Ethanol treatment does not cause developmental delay or global increases in cell death in pdgfra mutants. (A-A3,CC3, E-E3,G-G3) 24 hpf embryos, anterior towards the left, stained for active caspase 3. There is no widespread elevation of apoptosis in the head or trunk of ethanol treated pdgfra mutants when compared with other groups. In A0, C0, E0 and G0 trunk and yolk are outlined by white dots. (B,D,F,H) DIC images of ethanol treated and untreated pdgfra mutants and siblings show that ethanol treated pdgfra mutants are not developmentally delayed and have no gross morphological defects at 24 hpf.

pten morpholino injection does not alter neurocranial development in untreated and ethanol-treated wild-type and pdgfra heterozygotes. Dorsal views of 5 dpf zebrafish neurocrania, stained for cartilage and bone using Alcian Blue and Alizarin Red, respectively. Anterior is towards the left. (A,B) Untreated controls. (C,D) 1.0% ethanol treatment at 10-24 hpf. (E,F) pten morpholino injections. (G,H) pten morpholino injections with 1.0% ethanol treatment at 10-24 hpf. The palate consists of the ethmoid plate (ep) and trabeculae (tr).

pten morpholino injections do not alter jaw and jaw support development in untreated and ethanol-treated wild-type and pdgfra heterozygotes. Flat-mount views of 5 dpf zebrafish jaw and jaw supports, stained for cartilage and bone using Alcian Blue and Alizarin Red, respectively. Anterior is towards the left. (A,B) Untreated controls. (C,D) 1.0% ethanol treatment at 10-24 hpf. (E,F) pten morpholino injections. (G,H) pten morpholino injections with 1.0% ethanol treatment from 10-24 hpf. Meckel’s cartilage (mc); palatoquadrate (pq); hyosymplectic (hs); ceratohyal (ch).
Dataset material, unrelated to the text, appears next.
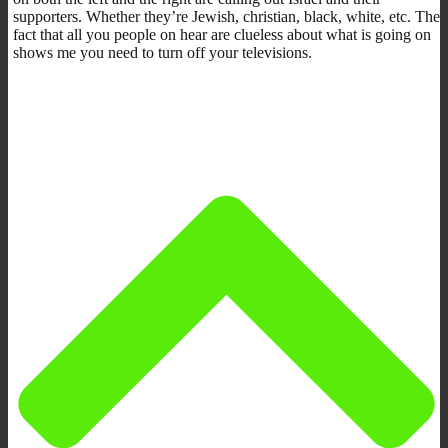
supporters. Whether they’re Jewish, christian, black, white, etc. The
fact that all you people on hear are clueless about what is going on
shows me you need to turn off your televisions.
L-leucine does not alter the craniofacial skeleton of untreated and ethanol-treated wild-type and pdgfra heterozygotes. 5 dpf Alcian Blue and Alizarin Red-stained flat-mounted (A-H) neurocrania, and (A9-H9) jaw and jaw supports. (A,A′,E,E′) Untreated controls. (B,B′,F,F′) 1.0% ethanol treatment at 10-24 hpf. (C,C′,G,G′) 50 mM L-leucine treatment at 10-24 hpf. (D,D′,H,H′) 50 mM L-leucine with 1.0% ethanol treatment at 10-24 hpf. Anterior is towards the left.

L-leucine treatment from 24 to 48 hpf does not rescue the ethanol-induced defects in 10-24 hpf treated mutants. (A-C′) Flat-mounted 5 dpf Alcian Blue- and Alizarin Red-stained (A-C) neurocrania and (A′-C′) jaw and jaw supports, Ethanol was administered at 10-24 hpf and 50 mM L-leucine was added at 24-48 hpf. (A,A′) Wild type; (B,B′) heterozygote; (C,C′) mutant. Anterior is towards the left.

Both wortmannin- and rapamycin-treated pdgfra mutants show a decrease in overall neurocranial length and width. (A-C) Embryos were treated from 10-24 hpf with either DMSO, 1.0% ethanol, 1.5 μM wortmannin or 3 μM rapamycin. Inhibition of either PI3K or mTOR phenocopies the effects of ethanol. Graphs depict the average (A) palate length, (B) posterior neurocranial length and (C) neurocranial width in μm (standard error bars are 1.5 s.e.m., non-overlapping bars indicate significance; Moses, 1987). Wild-type, light bar; pdgfra heterozygote, light-gray bar; mutant, dark-gray bar. (D) An Alcian Blue- and Alizarin Red-stained 5 dpf untreated wild-type neurocranium. Palate length was measured from the most anterior part of the ethmoid plate (ep) to the ends of the trabeculae (tr). The posterior neurocranium was measured from the most posterior part of the occipital arches (oc) to the ends of the trabeculae (tr). Neurocranial width was measured between the most lateral edges of the lateral commissures (lc). D, DMSO; E, ethanol; W, wortmannin, R, rapamycin.